[[ Exercise input, beginning ]]

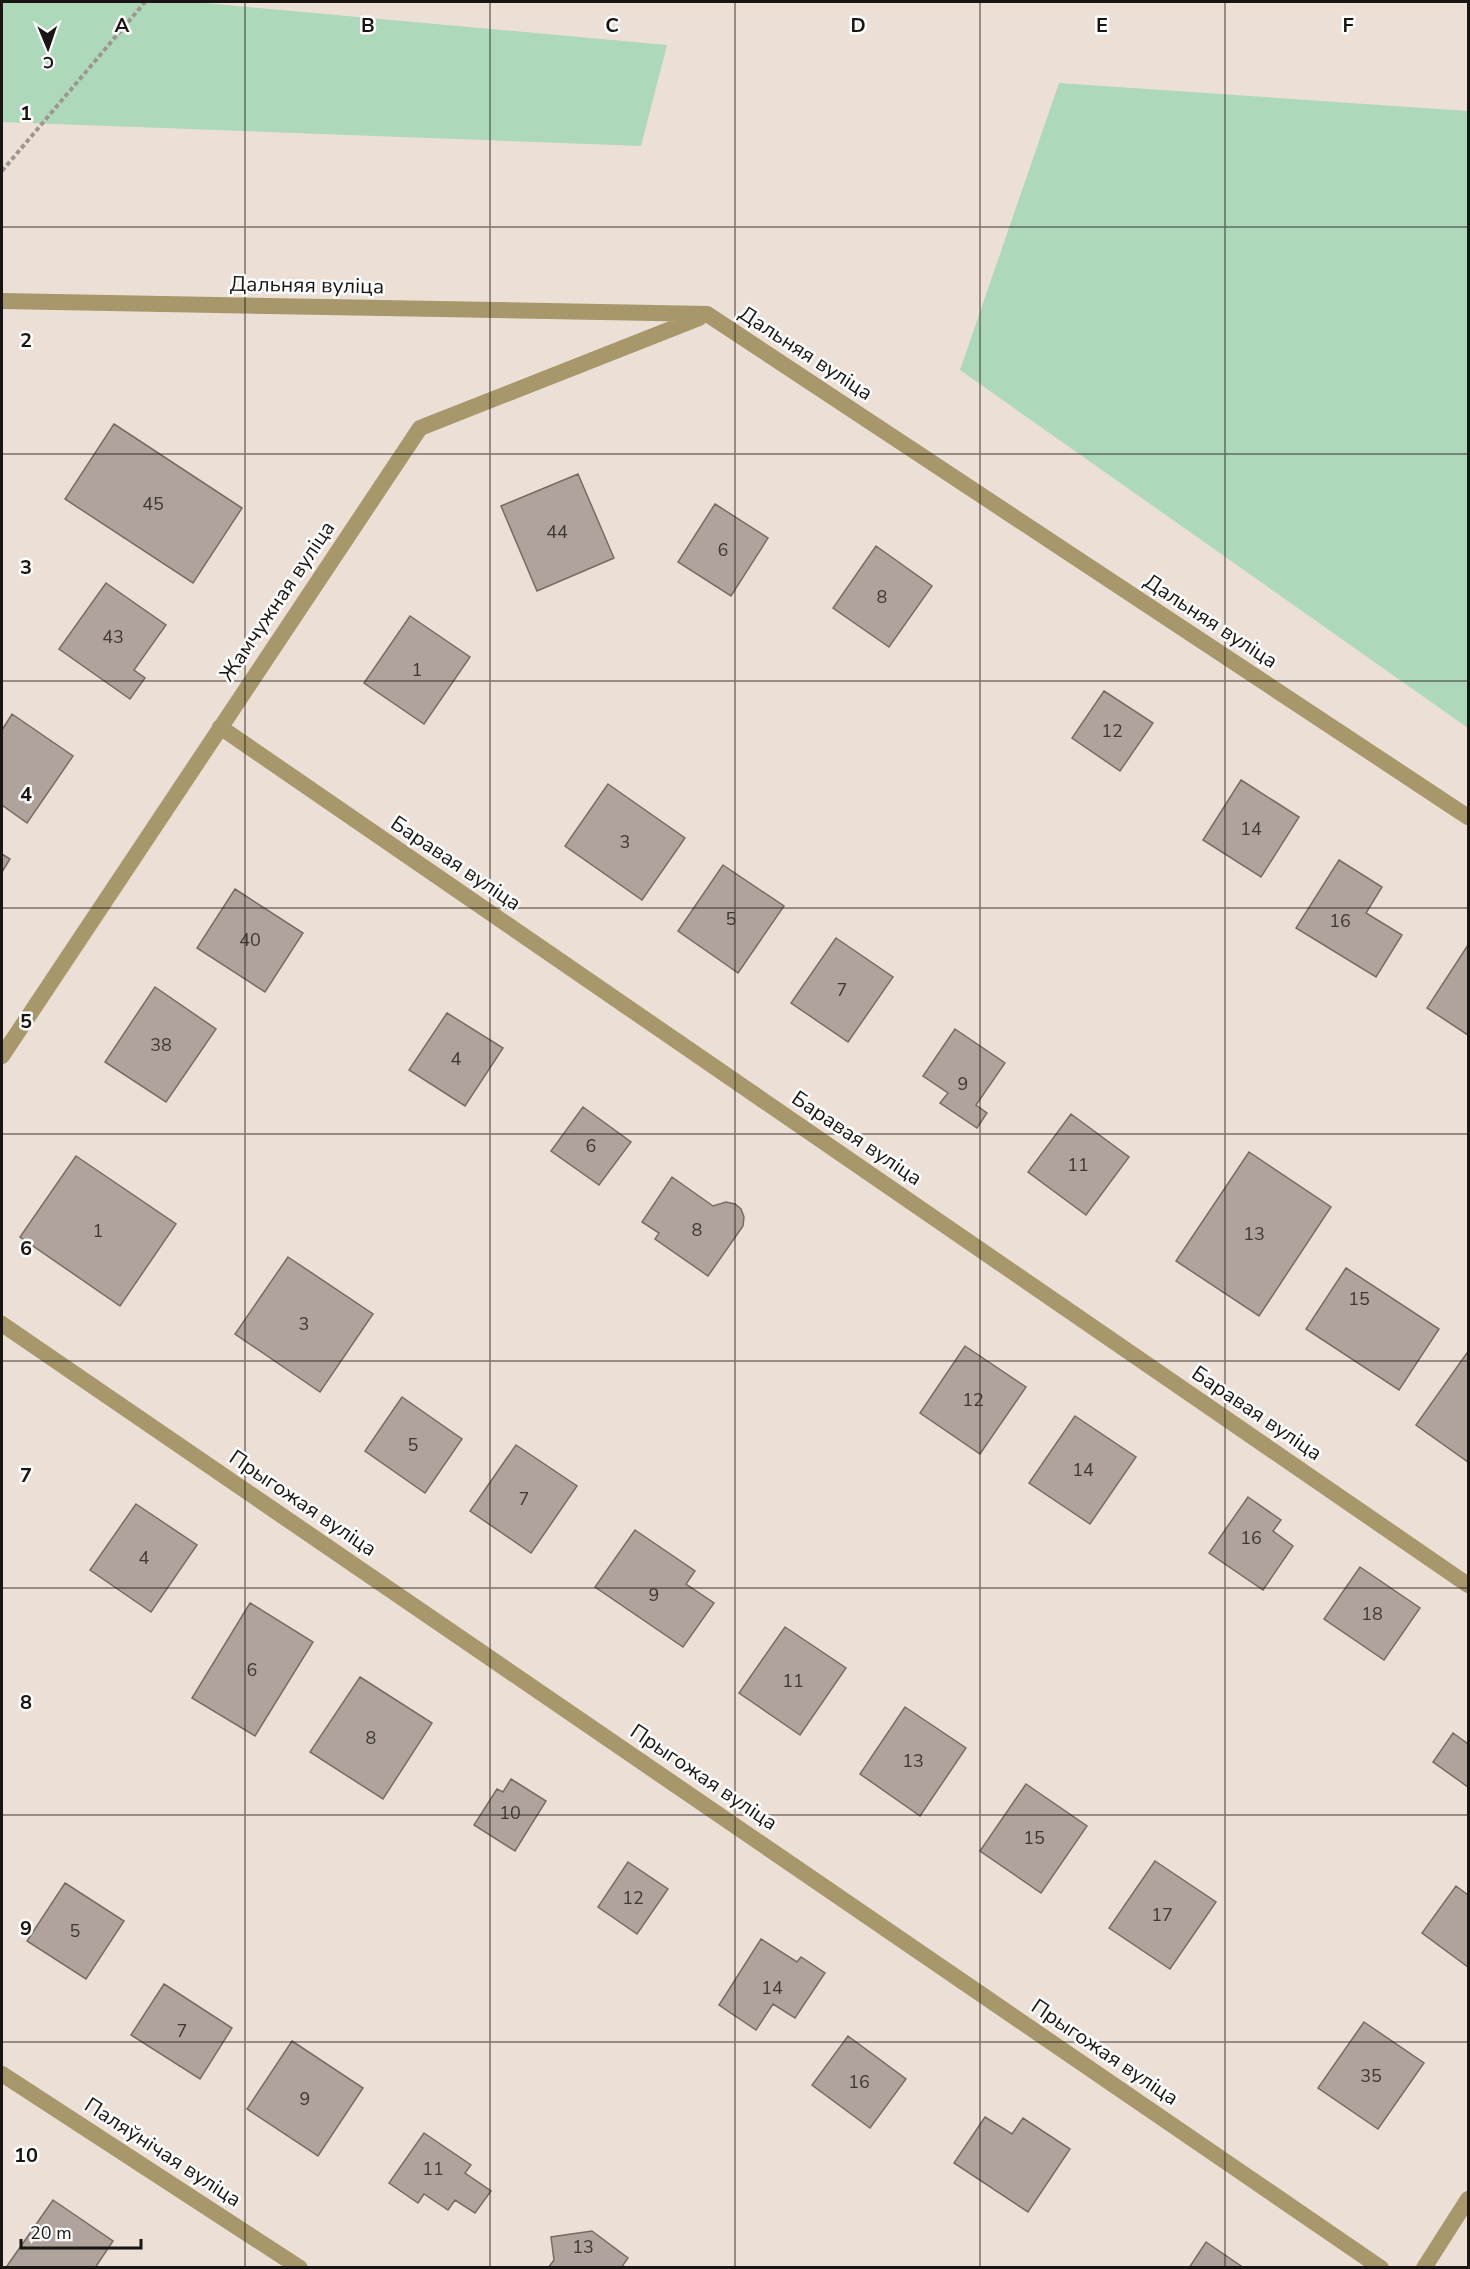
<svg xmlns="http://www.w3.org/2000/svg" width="1470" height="2269" viewBox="0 0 1470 2269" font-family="'Nunito Sans',sans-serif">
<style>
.green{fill:#add9ba}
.building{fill:#afa39b;stroke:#776c64;stroke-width:1.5}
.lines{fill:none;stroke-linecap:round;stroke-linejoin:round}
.path{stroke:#9f968f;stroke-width:4;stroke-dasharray:4.5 3;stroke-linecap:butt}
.minor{stroke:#a7976a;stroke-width:16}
.grid{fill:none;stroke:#191512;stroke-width:1.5;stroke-opacity:0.55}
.labels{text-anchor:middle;stroke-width:5;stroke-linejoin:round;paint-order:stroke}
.number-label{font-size:18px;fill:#3e3834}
.street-label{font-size:21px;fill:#191512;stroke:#fff}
.grid-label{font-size:20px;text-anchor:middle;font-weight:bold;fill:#191512;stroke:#fff;stroke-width:5;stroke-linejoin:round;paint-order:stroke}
</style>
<rect width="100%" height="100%" fill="#ebdfd6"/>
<!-- green -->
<path class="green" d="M2,2H193L667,45L641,146L2,122Z
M1059,83L1468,111V728L960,370Z"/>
<!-- building -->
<path class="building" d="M114,424L242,508L193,583L65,499Z
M578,474L614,558L537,591L501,506Z
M715,504L768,538L731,596L678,562Z
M876,546L932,586L889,647L833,608Z
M106,583L166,625L134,670L145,678L130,699L59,649Z
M410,616L470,657L424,724L364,683Z
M1104,691L1153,723L1120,771L1072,738Z
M12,714L73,756L27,823L2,805V730Z
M1241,780L1299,817L1261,877L1203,840Z
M608,784L685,838L642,900L565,846Z
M2,854L10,859L2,872Z
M1339,860L1382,887L1366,913L1402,935L1376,977L1296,928Z
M723,865L784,906L738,973L678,931Z
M235,889L303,933L265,992L197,948Z
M836,938L893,977L848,1042L791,1003Z
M1468,945V1035L1427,1008Z
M155,987L216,1029L166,1102L105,1062Z
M447,1013L503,1048L465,1106L409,1070Z
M955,1029L1005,1063L976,1105L987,1113L977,1128L940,1103L948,1093L923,1076Z
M583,1107L631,1142L599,1185L551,1151Z
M1071,1114L1129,1157L1086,1215L1028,1172Z
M1249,1152L1331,1207L1259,1316L1176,1261Z
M76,1156L176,1224L120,1306L20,1237Z
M672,1177L713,1206L726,1202L735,1204L741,1209L744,1217L743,1226L708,1276L655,1239L659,1233L642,1222Z
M288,1257L373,1314L320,1392L235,1334Z
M1346,1268L1439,1329L1399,1390L1306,1329Z
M965,1346L1026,1387L980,1454L920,1413Z
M1467,1353L1468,1354V1462L1416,1425Z
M402,1397L462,1439L425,1493L365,1451Z
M1075,1416L1136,1457L1090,1524L1029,1483Z
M516,1445L577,1486L531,1553L470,1511Z
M1248,1497L1281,1520L1273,1531L1293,1546L1263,1590L1209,1553Z
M136,1504L197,1545L151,1612L90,1570Z
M635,1530L695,1571L686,1584L714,1603L683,1647L595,1587Z
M1360,1567L1420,1608L1384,1660L1324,1619Z
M250,1603L313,1642L255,1736L192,1698Z
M785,1627L846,1668L800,1735L739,1693Z
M360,1677L432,1723L383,1799L310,1752Z
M905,1707L966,1748L920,1816L860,1774Z
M1453,1733L1468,1744V1787L1433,1762Z
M511,1779L546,1801L515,1851L474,1825L497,1789L503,1792Z
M1026,1784L1087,1826L1041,1893L980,1851Z
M1155,1861L1216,1902L1170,1969L1109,1928Z
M628,1862L668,1889L637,1934L598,1907Z
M65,1883L124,1921L86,1979L27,1941Z
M1456,1886L1468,1895V1967L1422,1933Z
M761,1939L797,1962L801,1957L825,1973L795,2018L773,2004L756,2030L719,2005Z
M164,1984L232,2028L200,2079L131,2035Z
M1364,2022L1424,2063L1378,2129L1318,2088Z
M848,2036L906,2079L870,2128L812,2085Z
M292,2041L363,2088L318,2156L247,2109Z
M985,2117L1012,2134L1023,2118L1070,2149L1028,2212L954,2163Z
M424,2133L471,2165L465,2173L491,2191L475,2213L455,2200L448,2210L424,2194L418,2203L389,2183Z
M53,2200L113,2241L95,2268H9L7,2266Z
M592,2231L628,2258L621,2268H548L554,2260L551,2237Z
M1206,2242L1244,2268H1189Z"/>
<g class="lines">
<!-- path -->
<path class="path" d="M2,171L145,2"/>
<!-- minor -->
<path class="minor" d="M2,301L707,314L1468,817
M220,727L1468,1585
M2,1056L420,428L699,318
M2,1324L1381,2268
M2,2074L300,2268
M1424,2268L1468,2199"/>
</g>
<!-- grid -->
<path class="grid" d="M245,2V2268M490,2V2268M735,2V2268M980,2V2268M1225,2V2268M2,227H1468M2,454H1468M2,681H1468M2,908H1468M2,1134H1468M2,1361H1468M2,1588H1468M2,1815H1468M2,2042H1468"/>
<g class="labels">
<!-- number labels -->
<g class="number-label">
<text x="153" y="510">45</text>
<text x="557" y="538">44</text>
<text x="723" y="556">6</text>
<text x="882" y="603">8</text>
<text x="113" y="643">43</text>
<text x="417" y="676">1</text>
<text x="1112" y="737">12</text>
<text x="1251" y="835">14</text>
<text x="625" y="848">3</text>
<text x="731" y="925">5</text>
<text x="1340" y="927">16</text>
<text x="250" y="946">40</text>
<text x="842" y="996">7</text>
<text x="161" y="1051">38</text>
<text x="456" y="1065">4</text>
<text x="963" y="1090">9</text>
<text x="591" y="1152">6</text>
<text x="1078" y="1171">11</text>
<text x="697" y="1236">8</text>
<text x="98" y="1237">1</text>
<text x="1254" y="1240">13</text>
<text x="1359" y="1305">15</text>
<text x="304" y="1330">3</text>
<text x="973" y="1406">12</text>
<text x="413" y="1451">5</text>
<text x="1083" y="1476">14</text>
<text x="524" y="1505">7</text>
<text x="1251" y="1544">16</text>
<text x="144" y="1564">4</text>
<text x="654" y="1601">9</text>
<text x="1372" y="1620">18</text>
<text x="252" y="1676">6</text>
<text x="793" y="1687">11</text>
<text x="371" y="1744">8</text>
<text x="913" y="1767">13</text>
<text x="510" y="1819">10</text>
<text x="1034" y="1844">15</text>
<text x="633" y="1904">12</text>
<text x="1162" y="1921">17</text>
<text x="75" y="1937">5</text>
<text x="772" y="1994">14</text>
<text x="182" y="2037">7</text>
<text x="1371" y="2082">35</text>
<text x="859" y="2088">16</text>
<text x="305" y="2105">9</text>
<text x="433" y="2175">11</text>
<text x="583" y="2253">13</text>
</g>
<!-- street labels -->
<g class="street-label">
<text transform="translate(307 285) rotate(1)" y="7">Дальняя вуліца</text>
<text transform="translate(806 353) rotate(33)" y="7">Дальняя вуліца</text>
<text transform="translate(277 601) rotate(-56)" y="7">Жамчужная вуліца</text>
<text transform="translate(1211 621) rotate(33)" y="7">Дальняя вуліца</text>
<text transform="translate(456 863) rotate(34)" y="7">Баравая вуліца</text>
<text transform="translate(857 1138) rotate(34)" y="7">Баравая вуліца</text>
<text transform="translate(1257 1413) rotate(34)" y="7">Баравая вуліца</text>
<text transform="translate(303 1503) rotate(34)" y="7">Прыгожая вуліца</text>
<text transform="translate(704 1777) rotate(34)" y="7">Прыгожая вуліца</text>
<text transform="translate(1105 2052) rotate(34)" y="7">Прыгожая вуліца</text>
<text transform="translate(163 2152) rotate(33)" y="7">Паляўнічая вуліца</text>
</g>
</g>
<g class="grid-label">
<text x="122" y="32">A</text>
<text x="368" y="32">B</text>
<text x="612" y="32">C</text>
<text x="858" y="32">D</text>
<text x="1102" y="32">E</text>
<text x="1348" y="32">F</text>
<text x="26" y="120">1</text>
<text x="26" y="347">2</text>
<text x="26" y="574">3</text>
<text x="26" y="801">4</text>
<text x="26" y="1028">5</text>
<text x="26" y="1255">6</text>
<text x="26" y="1482">7</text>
<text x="26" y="1709">8</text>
<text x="26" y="1935">9</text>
<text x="26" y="2162">10</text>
</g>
<!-- border -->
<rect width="1470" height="2269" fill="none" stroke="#191512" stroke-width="6"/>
<!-- north arrow -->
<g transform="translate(48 48) rotate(178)" stroke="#ffffff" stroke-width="4.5" paint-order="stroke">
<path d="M0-4.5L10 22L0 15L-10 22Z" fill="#191512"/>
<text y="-9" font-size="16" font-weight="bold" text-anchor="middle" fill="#191512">С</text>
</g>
<!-- scale -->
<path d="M21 2239v9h120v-9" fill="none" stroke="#191512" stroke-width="3"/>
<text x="30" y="2239" font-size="18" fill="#191512" stroke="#ffffff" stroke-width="4.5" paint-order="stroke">20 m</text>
</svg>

[[ Exercise input, end ]]

Problem requirements ->
Look through the entries for the string "lines". Every line that has it belongs in the answer.

Task result ->
.lines{fill:none;stroke-linecap:round;stroke-linejoin:round}
<g class="lines">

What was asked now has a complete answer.